Directions for this task:
Filter the records for lines holding the string "linejoin".

=== Information ===

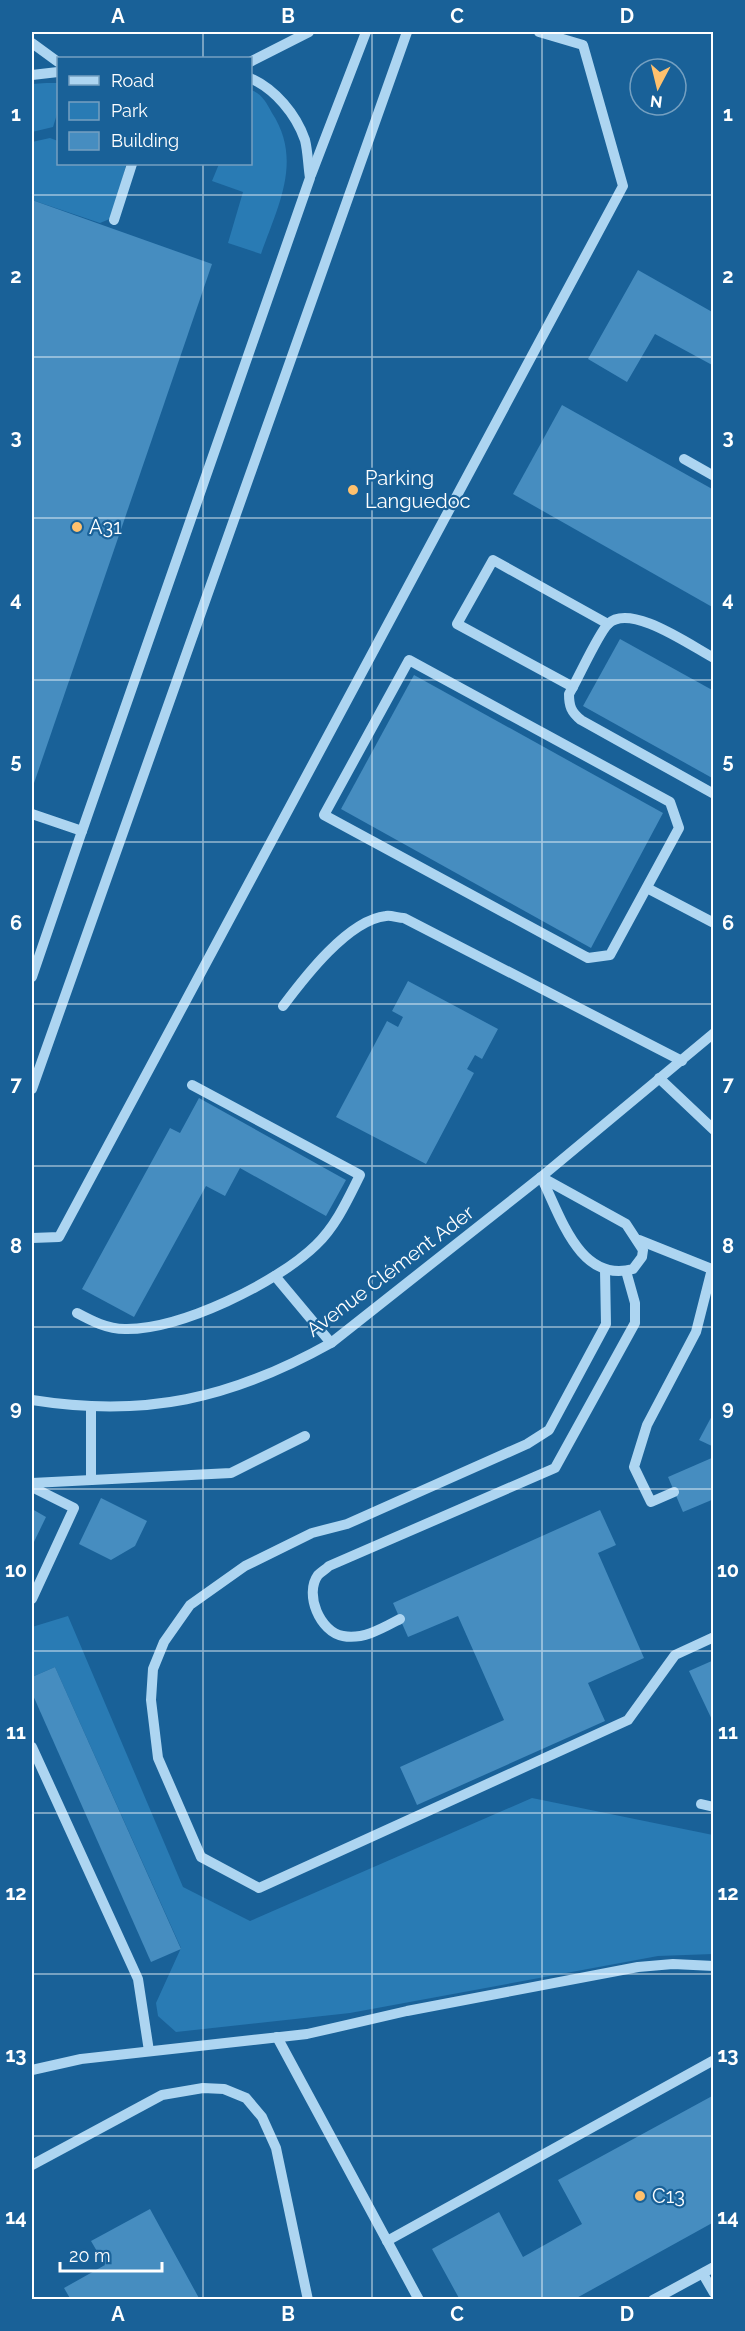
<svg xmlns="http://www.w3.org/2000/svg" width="745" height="2331" viewBox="0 0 745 2331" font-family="Raleway,sans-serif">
  <rect width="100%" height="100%" fill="#196198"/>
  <g fill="#297bb4">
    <path d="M46 83H58V111L53 127 32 132V84Z"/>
    <path d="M251 90C262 94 266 102 272 113 303 160 278 206 261 254L228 243 243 192 212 181 219 164H250Z"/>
    <path d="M50 138 58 141V164L126 165 112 218 100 223 32 200V142Z"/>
    <path d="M68 1616 183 1887 250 1921 532 1798 713 1835V1954L658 1956 350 2013 176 2032 158 2016 156 2003 181 1948 55 1667 32 1677V1627Z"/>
  </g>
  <g fill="#468dc0">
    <path d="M32 200 212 264 32 789Z"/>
    <path d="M638 270 714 313V366L655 334 627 382 588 359Z"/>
    <path d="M562 405 714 490V608L513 494Z"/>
    <path d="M620 639 714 691V779L583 706Z"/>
    <path d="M414 675 663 813 591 948 341 809Z"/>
    <path d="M408 981 498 1029 482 1059 475 1055 467 1069 474 1073 426 1164 336 1117 387 1021 398 1027 403 1017 392 1011Z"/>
    <path d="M199 1098 346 1180 326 1216 240 1168 225 1196 206 1186 134 1317 82 1289 170 1128 180 1133Z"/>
    <path d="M714 1412V1447L699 1440Z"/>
    <path d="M714 1457V1499L683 1512 668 1477Z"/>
    <path d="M101 1498 147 1521 135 1546 111 1560 79 1544Z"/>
    <path d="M32 1509 46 1517 32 1546Z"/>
    <path d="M600 1510 616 1545 598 1553 644 1658 588 1683 605 1721 417 1805 400 1767 504 1720 458 1616 408 1637 393 1603Z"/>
    <path d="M714 1660V1724L689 1671Z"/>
    <path d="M55 1667 181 1949 151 1962 32 1693V1677Z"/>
    <path d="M714 2095V2222L573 2300H460L432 2249 499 2212 523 2257 582 2224 558 2180Z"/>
    <path d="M150 2209 200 2300H71L64 2288 105 2265 91 2241Z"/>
  </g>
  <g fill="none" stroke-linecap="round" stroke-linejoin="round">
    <g stroke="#add5f1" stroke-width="10">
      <path d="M32 43 58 62"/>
      <path d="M250 62 309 32"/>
      <path d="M32 75 58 72"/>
      <path d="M311 175 366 32"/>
      <path d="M114 220 132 164"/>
      <path d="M684 459 714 476"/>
      <path d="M714 658C691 646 630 602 608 624 598 634 578 679 569 694 569 706 571 712 581 720L714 794"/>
      <path d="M409 660 670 802 679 828 610 955 588 958 324 815Z"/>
      <path d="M573 687 457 624 493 560 608 624"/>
      <path d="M32 814 82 831 32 977"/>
      <path d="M82 831 310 178C308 166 308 152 305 140 296 114 275 89 250 78"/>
      <path d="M647 888 714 923"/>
      <path d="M283 1006C304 978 348 920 386 916 391 915 398 918 404 918L682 1061"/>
      <path d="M659 1078 714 1130"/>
      <path d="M32 1089 407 32"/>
      <path d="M541 1177 626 1224 643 1250 642 1257 633 1269C579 1284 560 1214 541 1177Z"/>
      <path d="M32 1238 59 1237 623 186 583 45 539 32"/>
      <path d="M639 1240 714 1270"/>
      <path d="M605 1270 606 1324 549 1430 527 1444 347 1524 312 1533 245 1566 190 1605 164 1642 153 1669 151 1700 158 1758 201 1857 259 1888 628 1720 675 1655 714 1637"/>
      <path d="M275 1276 331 1343"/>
      <path d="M77 1313C92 1321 107 1329 125 1329 180 1330 277 1283 316 1245 336 1226 348 1199 360 1175L192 1085"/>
      <path d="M32 1400C145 1418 231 1399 331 1343L541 1177 714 1033"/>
      <path d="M91 1480V1407"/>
      <path d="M32 1483 231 1473 305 1436"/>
      <path d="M32 1487 74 1508 32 1599"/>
      <path d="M674 1492 651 1502 634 1467 647 1425 696 1332 712 1269"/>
      <path d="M400 1619C383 1628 363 1640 343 1636 320 1632 304 1594 318 1575 321 1572 326 1569 329 1566L555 1468 635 1323V1303L626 1271"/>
      <path d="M32 1747 138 1979 149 2051"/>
      <path d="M701 1804 714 1807"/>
      <path d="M277 2037 419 2300"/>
      <path d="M32 2070 81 2059 307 2034 407 2011 638 1967 673 1964 714 1966"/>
      <path d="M32 2165 162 2095 203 2088 224 2089 246 2098 262 2117 276 2148 308 2300"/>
      <path d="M387 2241 714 2060"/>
      <path d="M703 2274 714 2293"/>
      <path d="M653 2300 714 2267"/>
    </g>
  </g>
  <path fill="none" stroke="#fff" stroke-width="1.5" stroke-opacity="0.55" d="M203 32V58M372 32V2300M542 32V2300M203 164V2300M32 195H714M32 357H714M32 518H714M32 680H714M32 842H714M32 1004H714M32 1166H714M32 1327H714M32 1489H714M32 1651H714M32 1813H714M32 1974H714M32 2136H714"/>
  <g fill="#ffc16d" stroke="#196198" stroke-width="2">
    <circle cx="353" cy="490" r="6"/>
    <circle cx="77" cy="527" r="6"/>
    <circle cx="640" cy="2196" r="6"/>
  </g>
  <g text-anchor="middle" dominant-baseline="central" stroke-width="4.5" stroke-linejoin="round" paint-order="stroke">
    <g font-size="20" fill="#fff" stroke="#196198" text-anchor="start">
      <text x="365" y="478">Parking<tspan x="365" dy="23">Languedoc</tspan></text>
      <text x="89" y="527">A31</text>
      <text x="652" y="2196">C13</text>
    </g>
    <g font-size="20" fill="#fff" stroke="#196198">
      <text transform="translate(390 1271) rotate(-37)">Avenue Clément Ader</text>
    </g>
  </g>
  <rect width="745" height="2331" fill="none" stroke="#196198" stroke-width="66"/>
  <rect x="57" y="57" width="195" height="108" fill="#196198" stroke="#75a0c1" stroke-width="1.5"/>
  <rect x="69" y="76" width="30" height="9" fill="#add5f1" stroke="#75a0c1" stroke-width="1.5"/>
  <text x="111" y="87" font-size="18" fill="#ffffff">Road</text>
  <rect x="69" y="102" width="30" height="18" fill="#297bb4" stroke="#75a0c1" stroke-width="1.5"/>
  <text x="111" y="117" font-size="18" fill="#ffffff">Park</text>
  <rect x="69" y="132" width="30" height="18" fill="#468dc0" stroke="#75a0c1" stroke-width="1.5"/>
  <text x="111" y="147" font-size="18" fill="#ffffff">Building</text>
  <g transform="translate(658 87) rotate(187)"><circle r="28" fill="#196198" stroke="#75a0c1" stroke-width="1.5"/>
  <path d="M0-4.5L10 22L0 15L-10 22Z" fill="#ffc16d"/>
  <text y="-9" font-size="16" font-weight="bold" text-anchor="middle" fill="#ffffff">N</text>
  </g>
  <path d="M60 2262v9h102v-9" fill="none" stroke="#ffffff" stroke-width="3"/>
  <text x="69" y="2262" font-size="18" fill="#ffffff" stroke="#196198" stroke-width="4.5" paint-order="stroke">20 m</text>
  <rect x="33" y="33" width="679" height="2265" fill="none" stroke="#fff" stroke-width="2"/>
  <g font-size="20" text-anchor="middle" font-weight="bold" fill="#fff">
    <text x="118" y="23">A</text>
    <text x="288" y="23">B</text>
    <text x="457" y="23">C</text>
    <text x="627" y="23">D</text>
    <text x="16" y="121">1</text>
    <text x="728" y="121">1</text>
    <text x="16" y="283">2</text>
    <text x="728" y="283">2</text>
    <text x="16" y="444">3</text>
    <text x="728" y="444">3</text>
    <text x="16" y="606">4</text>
    <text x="728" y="606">4</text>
    <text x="16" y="768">5</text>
    <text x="728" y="768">5</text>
    <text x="16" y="930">6</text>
    <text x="728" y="930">6</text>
    <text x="16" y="1091">7</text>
    <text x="728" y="1091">7</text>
    <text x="16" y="1253">8</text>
    <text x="728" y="1253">8</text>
    <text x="16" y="1415">9</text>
    <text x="728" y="1415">9</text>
    <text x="16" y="1577">10</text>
    <text x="728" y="1577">10</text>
    <text x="16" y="1739">11</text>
    <text x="728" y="1739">11</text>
    <text x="16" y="1900">12</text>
    <text x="728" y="1900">12</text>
    <text x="16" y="2062">13</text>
    <text x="728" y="2062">13</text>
    <text x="16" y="2224">14</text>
    <text x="728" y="2224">14</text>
    <text x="118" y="2321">A</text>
    <text x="288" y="2321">B</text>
    <text x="457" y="2321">C</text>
    <text x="627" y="2321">D</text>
  </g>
</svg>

===

Solution to this task:
  <g fill="none" stroke-linecap="round" stroke-linejoin="round">
  <g text-anchor="middle" dominant-baseline="central" stroke-width="4.5" stroke-linejoin="round" paint-order="stroke">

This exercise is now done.